Gleichzeitig mahnt Bertram aber zur Wachsamkeit: „Neue Gefahr droht allerdings, wenn aus Routine Nachlässigkeit wird und der Fokus auf die Cybersicherheit nachlässt.“
Existenzbedrohung bleibt – besonders für Kleinunternehmen
Rund 35 Prozent der Befragten gaben an, dass ihr Unternehmen im Verlauf der vergangenen fünf Jahre mindestens einmal Ziel einer Cyberattacke geworden sei. Jedes dritte Unternehmen sieht seine Existenz im Falle eines massiven Cyberschadens gefährdet – und viele erkennen diese Gefahr erst beim konkreten Vorfall. Besonders Kleinunternehmen mit einem Jahresumsatz zwischen 2,5 und zehn Millionen Euro sind überproportional betroffen und können Schäden oft weniger gut kompensieren als größere Unternehmen, wie bereits die HDI Cyberstudie 2024 gezeigt hatte.
Die Mehrheit der Unternehmen setzt auf Prävention. 87 Prozent der Befragten haben technische Maßnahmen wie Firewalls oder automatische Backups umgesetzt, 71 Prozent führen Mitarbeiterschulungen durch und 69 Prozent haben organisatorische Maßnahmen wie IT-Richtlinien oder Sicherheitsstrategien eingeführt. Der Nutzen dieser Investitionen ist messbar: Bei Unternehmen mit Präventionsmaßnahmen liegt die durchschnittliche Schadenhöhe 33 Prozent niedriger als bei solchen, die darauf verzichten.
Cloud als Sicherheitsanker?
Mehr als die Hälfte der befragten Unternehmen (54 Prozent) arbeitet inzwischen zumindest teilweise in einer Cloud-Umgebung. 49 Prozent nannten dabei erhöhte IT-Sicherheit als wesentlichen Treiber, weitere Motive waren Flexibilität und Mobilität (44 Prozent) sowie geringere Hardware- und Wartungskosten (38 Prozent).
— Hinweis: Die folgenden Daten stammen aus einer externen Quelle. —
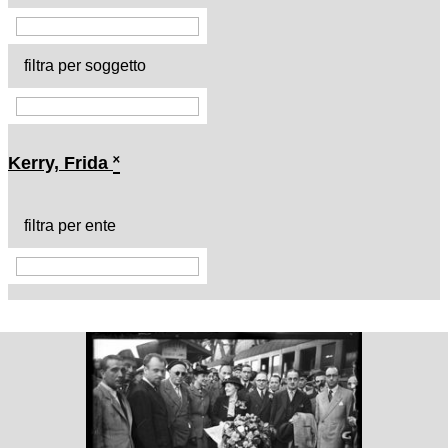
filtra per soggetto
Kerry, Frida
˟
filtra per ente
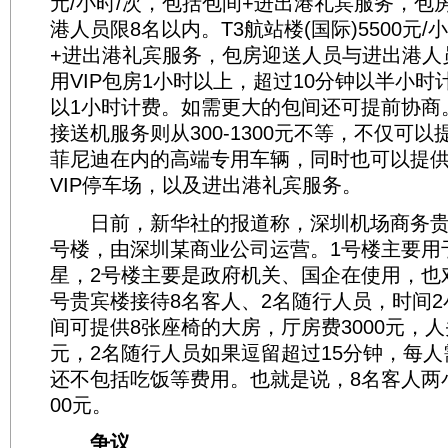
元/小时/次，包括包间+进出港礼宾服务，包
港人员限8名以内。T3航站楼(国际)5500元/
+进出港礼宾服务，包房迎送人员与进出港人
用VIP包房1小时以上，超过10分钟以半小
以1小时计费。如需更大的包间还可提前协商
接送机服务则从300-1300元不等，不仅可
菲尼迪在内的高端专用车辆，同时也可以提供
VIP停车场，以及进出港礼宾服务。
日前，新华社的报道称，深圳机场商务贵宾
号楼，由深圳某商业公司运营。1号楼主要用
星，2号楼主要是政府机关、国企在使用，也
号贵宾楼接待8名客人、2名随行人员，时间
间可提供8张座椅的大房，厅房费3000元，人
元，2名随行人员如果逗留超过15分钟，每人
还不包括吃饭等费用。也就是说，8名客人两
00元。
争议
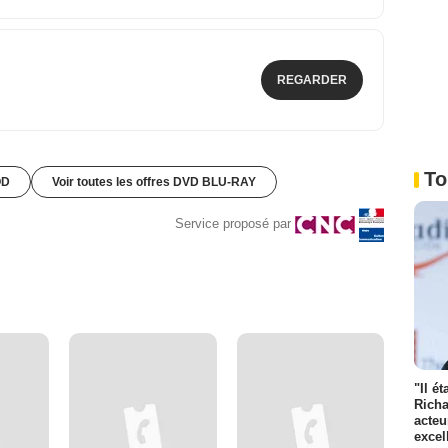
REGARDER
To
OD
Voir toutes les offres DVD BLU-RAY
Service proposé par
"Il é
Richa
acteu
excel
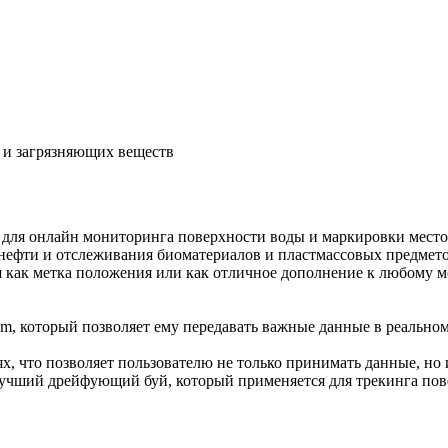
 и загрязняющих веществ
для онлайн мониторинга поверхности воды и маркировки место
нефти и отслеживания биоматериалов и пластмассовых предмето
 как метка положения или как отличное дополнение к любому 
m, который позволяет ему передавать важные данные в реально
х, что позволяет пользователю не только принимать данные, но 
лучший дрейфующий буй, который применяется для трекинга пов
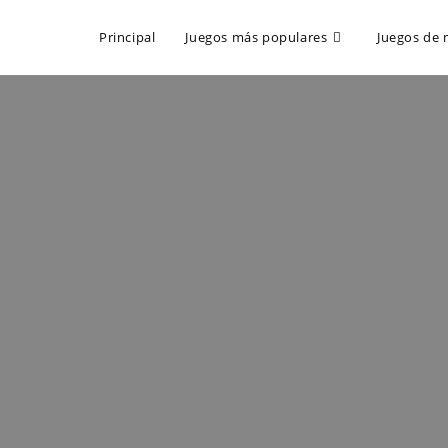
Principal
Juegos más populares
Juegos de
Die Studienergebnisse zeigen jedoch auch eine Kehrseite: 31 Prozent der Cloud-nutzenden Unternehmen berichteten von einer Betriebsunterbrechung infolge eines Cybervorfalls. Bei Unternehmen ohne Cloud-Nutzung waren es lediglich 14 Prozent. Werden Sicherheitsmaßnahmen vernachlässigt, können durch die Cloud neue Angriffsflächen entstehen.
Phishing bleibt Haupteinfallstor und KI verändert das Bedrohungsbild
Der Mensch bleibt das zentrale Einfallstor in die Unternehmens-IT. Phishing-Mails waren die häufigste Angriffsmethode: 64 Prozent der in den zwölf Monaten vor der Befragung attackierten Unternehmen berichten davon, gefolgt von E-Mails mit Schadsoftware (47 Prozent) und versehentlichem Download von Schadsoftware aus dem Internet (30 Prozent).
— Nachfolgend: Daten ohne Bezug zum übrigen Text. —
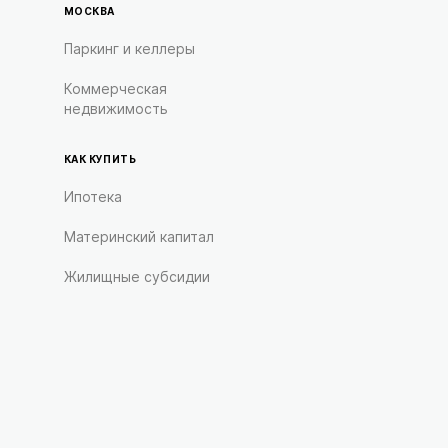
МОСКВА
Паркинг и келлеры
Коммерческая
недвижимость
КАК КУПИТЬ
Ипотека
Материнский капитал
Жилищные субсидии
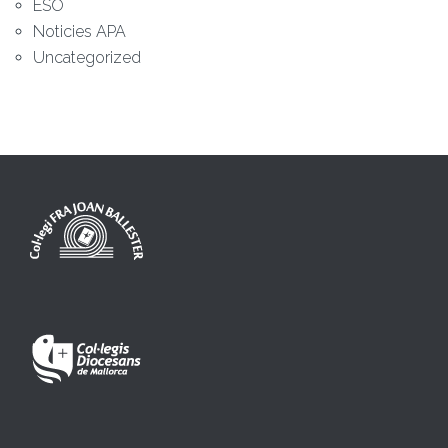
ESO
Noticies APA
Uncategorized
Zunehmend spielen auch KI-gestützte Angriffe eine Rolle. „CEO-Fraud oder Deepfake-basierte Täuschungen werden im Jahr 2026 von einem relevanten Anteil der Unternehmen als ernsthafte Risiken wahrgenommen“, erklärt Bertram. Laut Studie waren bereits sieben Prozent der Befragten mit CEO-Fraud oder Zahlungsbetrug konfrontiert, 27 Prozent sehen dieses Szenario als relevantes Risiko. Deepfake-Angriffe haben vier Prozent der Unternehmen erlebt, 24 Prozent schätzen sie als relevant ein.
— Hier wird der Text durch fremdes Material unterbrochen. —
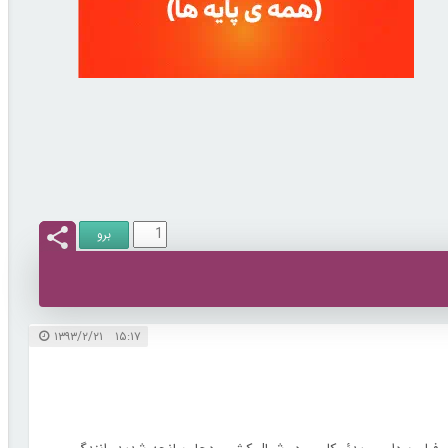
۱۵:۱۷ ۱۳۹۳/۲/۲۱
Die Wahrnehmung von KI insgesamt ist dennoch mehrheitlich positiv: 55 Prozent der Befragten sehen KI als Chance, nur 21 Prozent als Risiko. 26 Prozent sind der Ansicht, dass KI die Cyber-Resilienz ihres Unternehmens stärkt, elf Prozent sehen darin eher eine Schwächung. Mit zunehmender Unternehmensgröße fällt die Einschätzung dabei tendenziell positiver aus – Kleinunternehmen stehen der Technologie kritischer gegenüber.